The first season (which is short) and the first half of the second season (which is super-long) are on DVD. The second half of the second season will have to be downloaded. The third season should not be watched at all... it's been removed from canon for sucking. There was recently a short-lived comic book series written by the series creator picking things up after the end of the second season.
|Date:||February 17th, 2010 11:36 am (UTC)|| |
and causes way too much property damage
RIGHT?! That was one of the things that drove me crazy when I watched it back in the day. I was always worried about the people that were on the street at Superman battled with something and caused chunks of buildings to break.

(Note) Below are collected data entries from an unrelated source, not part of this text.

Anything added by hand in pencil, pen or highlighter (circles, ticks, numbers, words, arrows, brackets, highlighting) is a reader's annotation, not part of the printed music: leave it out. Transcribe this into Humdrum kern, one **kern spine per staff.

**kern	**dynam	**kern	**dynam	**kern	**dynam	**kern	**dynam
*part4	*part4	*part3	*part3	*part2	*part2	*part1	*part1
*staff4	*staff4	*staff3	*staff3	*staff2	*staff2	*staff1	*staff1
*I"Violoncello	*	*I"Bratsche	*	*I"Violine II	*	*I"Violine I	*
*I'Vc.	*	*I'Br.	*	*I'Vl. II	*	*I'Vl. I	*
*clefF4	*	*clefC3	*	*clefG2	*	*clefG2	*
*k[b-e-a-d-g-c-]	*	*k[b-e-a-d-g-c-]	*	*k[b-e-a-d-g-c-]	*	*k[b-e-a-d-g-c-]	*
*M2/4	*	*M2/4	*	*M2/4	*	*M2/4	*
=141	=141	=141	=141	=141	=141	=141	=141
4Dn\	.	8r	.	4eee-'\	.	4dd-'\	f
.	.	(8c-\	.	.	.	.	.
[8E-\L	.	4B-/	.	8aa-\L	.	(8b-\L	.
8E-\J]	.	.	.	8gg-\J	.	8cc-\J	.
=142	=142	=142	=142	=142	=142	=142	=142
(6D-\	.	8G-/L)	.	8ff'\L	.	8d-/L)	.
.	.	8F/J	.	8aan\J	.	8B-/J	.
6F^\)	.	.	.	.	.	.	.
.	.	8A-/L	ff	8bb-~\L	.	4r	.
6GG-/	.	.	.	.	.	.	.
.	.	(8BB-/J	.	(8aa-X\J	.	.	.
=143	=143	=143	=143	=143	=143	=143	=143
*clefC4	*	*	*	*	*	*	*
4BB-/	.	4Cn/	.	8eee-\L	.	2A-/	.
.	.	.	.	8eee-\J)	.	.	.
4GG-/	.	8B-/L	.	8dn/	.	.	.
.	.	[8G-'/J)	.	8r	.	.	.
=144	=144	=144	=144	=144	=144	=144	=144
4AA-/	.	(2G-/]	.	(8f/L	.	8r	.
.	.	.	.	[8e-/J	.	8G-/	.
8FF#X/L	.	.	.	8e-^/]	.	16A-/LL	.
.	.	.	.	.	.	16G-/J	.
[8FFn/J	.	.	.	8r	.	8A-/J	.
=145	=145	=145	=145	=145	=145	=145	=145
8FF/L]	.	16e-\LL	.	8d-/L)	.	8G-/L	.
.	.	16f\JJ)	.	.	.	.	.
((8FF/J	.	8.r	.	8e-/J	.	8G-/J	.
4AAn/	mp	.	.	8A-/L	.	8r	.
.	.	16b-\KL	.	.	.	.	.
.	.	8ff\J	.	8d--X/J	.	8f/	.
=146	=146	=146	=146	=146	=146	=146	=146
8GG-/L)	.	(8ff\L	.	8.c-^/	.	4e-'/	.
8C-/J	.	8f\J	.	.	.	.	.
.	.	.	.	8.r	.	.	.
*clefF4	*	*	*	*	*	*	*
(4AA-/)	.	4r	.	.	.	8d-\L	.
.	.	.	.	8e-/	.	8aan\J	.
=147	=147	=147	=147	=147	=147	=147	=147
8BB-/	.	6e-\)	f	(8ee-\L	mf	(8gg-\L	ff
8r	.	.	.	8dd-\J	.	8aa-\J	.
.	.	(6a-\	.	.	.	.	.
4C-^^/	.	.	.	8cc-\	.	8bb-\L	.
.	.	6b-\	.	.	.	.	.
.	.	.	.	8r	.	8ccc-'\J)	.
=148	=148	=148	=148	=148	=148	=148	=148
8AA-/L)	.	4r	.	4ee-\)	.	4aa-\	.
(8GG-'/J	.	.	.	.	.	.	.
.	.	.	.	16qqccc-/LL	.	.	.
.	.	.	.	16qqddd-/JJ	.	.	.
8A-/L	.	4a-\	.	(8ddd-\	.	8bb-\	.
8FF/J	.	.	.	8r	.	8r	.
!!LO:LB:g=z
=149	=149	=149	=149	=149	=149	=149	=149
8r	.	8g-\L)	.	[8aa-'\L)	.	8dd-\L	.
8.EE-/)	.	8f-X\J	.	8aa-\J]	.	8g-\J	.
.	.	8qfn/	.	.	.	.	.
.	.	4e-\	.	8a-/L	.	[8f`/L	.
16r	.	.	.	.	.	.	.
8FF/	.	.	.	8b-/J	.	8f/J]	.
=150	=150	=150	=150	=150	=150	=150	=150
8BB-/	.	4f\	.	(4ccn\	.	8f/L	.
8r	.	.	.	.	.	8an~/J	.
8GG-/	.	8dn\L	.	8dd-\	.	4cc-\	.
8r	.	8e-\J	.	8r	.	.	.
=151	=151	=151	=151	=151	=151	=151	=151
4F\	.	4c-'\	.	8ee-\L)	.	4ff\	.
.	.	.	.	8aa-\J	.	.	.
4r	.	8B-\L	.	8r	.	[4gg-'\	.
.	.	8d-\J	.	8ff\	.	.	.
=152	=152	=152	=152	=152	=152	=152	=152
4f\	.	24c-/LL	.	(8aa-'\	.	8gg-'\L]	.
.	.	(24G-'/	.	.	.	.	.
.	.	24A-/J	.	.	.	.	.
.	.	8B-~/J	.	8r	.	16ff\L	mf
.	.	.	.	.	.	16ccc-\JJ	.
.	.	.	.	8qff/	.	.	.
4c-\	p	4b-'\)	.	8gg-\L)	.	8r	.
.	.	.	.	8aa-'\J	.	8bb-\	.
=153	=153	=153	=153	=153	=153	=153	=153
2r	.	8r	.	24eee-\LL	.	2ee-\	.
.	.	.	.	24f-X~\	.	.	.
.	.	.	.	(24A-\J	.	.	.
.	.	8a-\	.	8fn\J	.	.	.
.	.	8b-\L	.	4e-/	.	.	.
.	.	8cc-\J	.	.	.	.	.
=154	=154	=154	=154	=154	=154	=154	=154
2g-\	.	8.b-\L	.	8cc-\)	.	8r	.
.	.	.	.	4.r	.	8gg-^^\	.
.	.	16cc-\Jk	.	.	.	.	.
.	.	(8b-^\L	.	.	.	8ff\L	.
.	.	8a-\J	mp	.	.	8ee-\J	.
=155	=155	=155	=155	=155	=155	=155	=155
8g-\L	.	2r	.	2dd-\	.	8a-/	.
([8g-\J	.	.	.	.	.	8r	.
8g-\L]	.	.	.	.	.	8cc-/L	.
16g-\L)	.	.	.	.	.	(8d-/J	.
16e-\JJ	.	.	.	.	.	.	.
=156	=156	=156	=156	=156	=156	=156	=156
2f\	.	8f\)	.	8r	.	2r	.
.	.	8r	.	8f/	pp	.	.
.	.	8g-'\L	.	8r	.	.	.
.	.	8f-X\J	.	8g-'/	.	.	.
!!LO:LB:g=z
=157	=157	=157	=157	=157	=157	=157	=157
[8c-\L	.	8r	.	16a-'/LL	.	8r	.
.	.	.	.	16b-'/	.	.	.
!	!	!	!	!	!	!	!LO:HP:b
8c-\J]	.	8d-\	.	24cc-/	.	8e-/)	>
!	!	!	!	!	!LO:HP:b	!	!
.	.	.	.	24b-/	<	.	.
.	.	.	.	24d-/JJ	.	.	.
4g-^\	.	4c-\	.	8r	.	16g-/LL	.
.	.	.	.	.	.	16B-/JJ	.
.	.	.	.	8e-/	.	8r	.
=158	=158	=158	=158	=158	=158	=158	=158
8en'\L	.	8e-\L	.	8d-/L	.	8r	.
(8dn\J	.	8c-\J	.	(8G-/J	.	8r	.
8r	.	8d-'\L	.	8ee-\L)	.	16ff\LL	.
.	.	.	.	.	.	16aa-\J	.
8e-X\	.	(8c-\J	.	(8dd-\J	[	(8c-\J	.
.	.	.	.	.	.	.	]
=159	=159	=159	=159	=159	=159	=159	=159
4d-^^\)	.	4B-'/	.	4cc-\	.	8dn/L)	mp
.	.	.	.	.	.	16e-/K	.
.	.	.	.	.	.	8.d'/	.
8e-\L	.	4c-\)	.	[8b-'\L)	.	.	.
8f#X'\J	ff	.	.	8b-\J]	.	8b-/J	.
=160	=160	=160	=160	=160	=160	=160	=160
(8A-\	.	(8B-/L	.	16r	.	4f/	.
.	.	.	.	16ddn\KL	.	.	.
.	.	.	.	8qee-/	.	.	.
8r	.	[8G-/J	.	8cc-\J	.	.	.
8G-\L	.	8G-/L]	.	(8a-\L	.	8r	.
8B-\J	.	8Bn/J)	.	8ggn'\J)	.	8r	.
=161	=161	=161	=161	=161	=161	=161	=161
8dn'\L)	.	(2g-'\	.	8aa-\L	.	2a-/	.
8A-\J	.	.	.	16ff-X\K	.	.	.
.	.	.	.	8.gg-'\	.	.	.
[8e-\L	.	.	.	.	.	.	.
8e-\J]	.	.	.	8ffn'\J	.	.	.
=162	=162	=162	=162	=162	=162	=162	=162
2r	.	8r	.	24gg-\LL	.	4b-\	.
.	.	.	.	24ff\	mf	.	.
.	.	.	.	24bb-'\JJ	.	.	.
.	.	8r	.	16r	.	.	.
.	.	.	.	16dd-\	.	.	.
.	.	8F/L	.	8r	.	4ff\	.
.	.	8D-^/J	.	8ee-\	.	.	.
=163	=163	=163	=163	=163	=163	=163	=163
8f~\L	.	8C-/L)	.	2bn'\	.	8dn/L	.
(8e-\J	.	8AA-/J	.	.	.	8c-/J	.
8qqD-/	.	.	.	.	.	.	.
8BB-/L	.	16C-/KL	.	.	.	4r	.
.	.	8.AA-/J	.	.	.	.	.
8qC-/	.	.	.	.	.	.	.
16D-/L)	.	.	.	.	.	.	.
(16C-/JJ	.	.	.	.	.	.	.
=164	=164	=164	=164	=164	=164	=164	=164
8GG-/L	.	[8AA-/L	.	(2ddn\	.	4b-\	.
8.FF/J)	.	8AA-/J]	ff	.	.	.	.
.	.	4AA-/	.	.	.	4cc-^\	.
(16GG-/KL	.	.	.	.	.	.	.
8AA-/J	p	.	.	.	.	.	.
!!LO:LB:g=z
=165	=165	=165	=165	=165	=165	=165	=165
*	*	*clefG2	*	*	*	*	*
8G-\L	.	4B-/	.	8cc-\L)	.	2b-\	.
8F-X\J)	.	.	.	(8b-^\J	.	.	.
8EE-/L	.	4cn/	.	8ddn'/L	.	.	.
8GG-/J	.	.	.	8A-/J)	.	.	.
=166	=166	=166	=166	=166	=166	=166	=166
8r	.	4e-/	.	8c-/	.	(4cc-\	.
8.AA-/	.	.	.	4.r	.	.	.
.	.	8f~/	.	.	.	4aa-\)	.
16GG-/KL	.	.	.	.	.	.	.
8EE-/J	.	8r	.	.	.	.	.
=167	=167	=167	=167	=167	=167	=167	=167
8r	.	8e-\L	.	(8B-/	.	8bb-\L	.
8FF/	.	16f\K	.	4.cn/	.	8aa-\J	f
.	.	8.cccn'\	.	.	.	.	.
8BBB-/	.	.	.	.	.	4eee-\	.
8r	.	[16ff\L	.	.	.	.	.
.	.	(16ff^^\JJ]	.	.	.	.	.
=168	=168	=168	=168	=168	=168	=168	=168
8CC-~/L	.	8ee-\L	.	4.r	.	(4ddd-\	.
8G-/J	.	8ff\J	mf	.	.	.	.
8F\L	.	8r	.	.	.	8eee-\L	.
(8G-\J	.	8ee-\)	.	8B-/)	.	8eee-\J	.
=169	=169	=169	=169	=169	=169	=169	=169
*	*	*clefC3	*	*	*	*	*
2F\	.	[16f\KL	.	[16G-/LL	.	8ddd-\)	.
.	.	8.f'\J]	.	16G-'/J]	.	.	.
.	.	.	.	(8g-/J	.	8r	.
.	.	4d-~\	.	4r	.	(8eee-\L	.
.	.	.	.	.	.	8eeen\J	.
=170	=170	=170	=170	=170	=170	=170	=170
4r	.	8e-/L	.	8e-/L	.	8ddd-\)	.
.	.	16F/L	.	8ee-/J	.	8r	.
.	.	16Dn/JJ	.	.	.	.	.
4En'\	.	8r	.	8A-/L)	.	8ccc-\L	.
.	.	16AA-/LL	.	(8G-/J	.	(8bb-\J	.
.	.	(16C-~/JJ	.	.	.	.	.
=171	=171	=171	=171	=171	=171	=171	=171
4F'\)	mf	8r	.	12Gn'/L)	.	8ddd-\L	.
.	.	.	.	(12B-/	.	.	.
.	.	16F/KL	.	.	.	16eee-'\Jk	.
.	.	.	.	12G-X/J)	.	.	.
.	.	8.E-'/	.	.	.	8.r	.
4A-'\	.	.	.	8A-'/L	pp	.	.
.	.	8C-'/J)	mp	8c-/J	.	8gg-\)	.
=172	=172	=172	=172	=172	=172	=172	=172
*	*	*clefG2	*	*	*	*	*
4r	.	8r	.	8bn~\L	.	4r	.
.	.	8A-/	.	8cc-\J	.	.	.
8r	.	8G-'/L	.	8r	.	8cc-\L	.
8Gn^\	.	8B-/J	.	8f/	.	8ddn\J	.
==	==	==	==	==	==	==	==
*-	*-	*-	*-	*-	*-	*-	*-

All of this time and I still remember the Mr. Mxyzptlk ep, or at least the part where he gets rid of the little alien by having him write his name in the sky.
I mostly remember how that time after school during Batman and Superman was sacrosanct.
Was there an ep that really stood out to you?
An? There were several! Obviously the Flash and Green Lantern and Aquaman eps because of the guest stars. The AU ep. "World's Finest." The Mxyzptlk ep. The one where Parasite and Livewire team up. The one with the Legion of Superheroes. "Apokolips...Now!" Supergirl! There were a lot of good ones.
I agree with this list. I'd also have to add "Knight Time" when Supes has to pretend to be Batman. Hi-larious. Supes as Bats after scaring a bunch of criminals: "This is kind of fun."
And Tim teaching him to be more like Batman! That was HILARIOUS.
I understand what you're saying re the continuity, and that's a good point. However, while I liked the Superman series, I didn't love it as much as the Batman one. Part of it, as you say, is inherent in the character of Superman having to face more larger-than-life villains, but I also thought Batman was better animated.
Oh, no question. B:TAS had a much better style and look to it, and I wasn't a fan of the revamp that matched the S:TAS animation. That being said, the S:TAS style was still good and crisp and worked for the show.
I also felt that the characterizations were more compelling on B:TAS. With few exceptions, the villains aren't as interesting and complex as on S:TAS. You really felt for those crazies in Gotham. The crazies Supes faces are generally just evil psycho alien robots.